Ben Felton's Marathon Miles
Workout - Ben Felton's Marathon Miles
- 10min @ 9'00''/mi
- 15 lots of:
- 1.6km @ 5'45''/mi
- 1min rest
- 10min @ 9'00''/mi
Intro: Ben’s 2:24 Boston Marathon finish after running three marathons in four months sounds wild—and it was. The FOD Runner’s video break-down covers the entire training arc. Here’s what stood out and how you can apply it.
Key Points
- Ben combined easy runs, steady (heart‑rate‑guided) runs, and a handful of harder sessions each week.

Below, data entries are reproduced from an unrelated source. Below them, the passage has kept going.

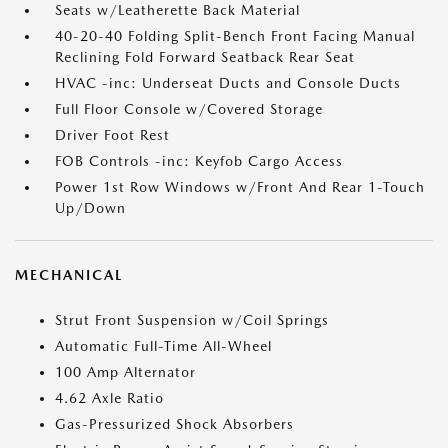
Seats w/Leatherette Back Material
40-20-40 Folding Split-Bench Front Facing Manual
Reclining Fold Forward Seatback Rear Seat
HVAC -inc: Underseat Ducts and Console Ducts
Full Floor Console w/Covered Storage
Driver Foot Rest
FOB Controls -inc: Keyfob Cargo Access
Power 1st Row Windows w/Front And Rear 1-Touch
Up/Down
MECHANICAL
Strut Front Suspension w/Coil Springs
Automatic Full-Time All-Wheel
100 Amp Alternator
4.62 Axle Ratio
Gas-Pressurized Shock Absorbers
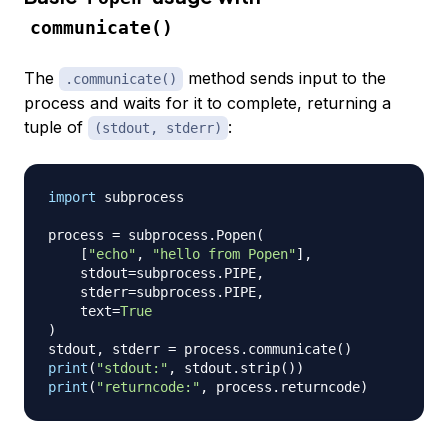
communicate()
The
method sends input to the
.communicate()
process and waits for it to complete, returning a
tuple of
:
(stdout, stderr)
import
 subprocess

process 
=
 subprocess
.
Popen
(
[
"echo"
,
"hello from Popen"
]
,
    stdout
=
subprocess
.
PIPE
,
    stderr
=
subprocess
.
PIPE
,
    text
=
True
)
stdout
,
 stderr 
=
 process
.
communicate
(
)
print
(
"stdout:"
,
 stdout
.
strip
(
)
)
print
(
"returncode:"
,
 process
.
returncode
)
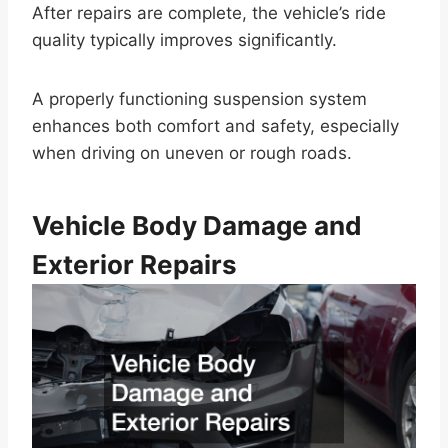
After repairs are complete, the vehicle’s ride
quality typically improves significantly.
A properly functioning suspension system
enhances both comfort and safety, especially
when driving on uneven or rough roads.
Vehicle Body Damage and
Exterior Repairs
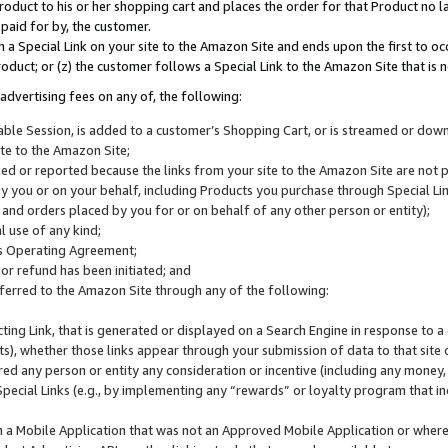
roduct to his or her shopping cart and places the order for that Product no la
 paid for by, the customer.
 a Special Link on your site to the Amazon Site and ends upon the first to oc
roduct; or (z) the customer follows a Special Link to the Amazon Site that is n
advertising fees on any of, the following:
icable Session, is added to a customer’s Shopping Cart, or is streamed or do
ite to the Amazon Site;
cked or reported because the links from your site to the Amazon Site are not
 you or on your behalf, including Products you purchase through Special Links
, and orders placed by you for or on behalf of any other person or entity);
 use of any kind;
is Operating Agreement;
 or refund has been initiated; and
ferred to the Amazon Site through any of the following:
cting Link, that is generated or displayed on a Search Engine in response to a 
lts), whether those links appear through your submission of data to that site 
d any person or entity any consideration or incentive (including any money, r
Special Links (e.g., by implementing any “rewards” or loyalty program that in
n a Mobile Application that was not an Approved Mobile Application or where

- Heart‑rate zones kept his effort honest—easy floated around 130 bpm, steady work sat in the 140–150 bpm band, especially valuable after his Kenya altitude block.
- Strength, sleep, and nutrition (whole foods, limited alcohol) formed the non-running foundation.
- As race day approached, total volume dipped while his key weekly workout intensified—a sharpening tactic that transfers across all distances. For more on this volume-intensity balance, see our Mastering the 10K: Proven Training Plans, Pace Strategies, and How a Smart App Can Elevate Your Performance guide.
Workout Example (adjust these to your goal paces):
- Easy run – 5 mi at ~6:40 / mi (HR ≈ 130 bpm).
- Mid‑week longer session – 15 × 1 mi at your marathon goal pace (say 5:45 / mi) with 1‑min jog recovery, or 7 × 3 mi around 5:30 / mi (slightly quicker than marathon). High-volume repeats like these build both endurance and confidence at race effort. Our Mastering Interval Training: Science-Backed Workouts and How a Smart App Can Personalize Them guide walks through structuring these sessions.
- Progression run – 8 mi, begin at easy pace and cruise the final 2 mi at marathon pace (HR climbing toward 150 bpm).
- Double day – Morning: 6 mi easy + strength; Evening: 6 mi easy (HR under 145 bpm).
- Rest & recovery – minimum 2 full rest days each week; light strength on easy days.
Practical Tips
- A heart‑rate monitor keeps you honest in your zones; without one, rely on feel (“comfortably hard”).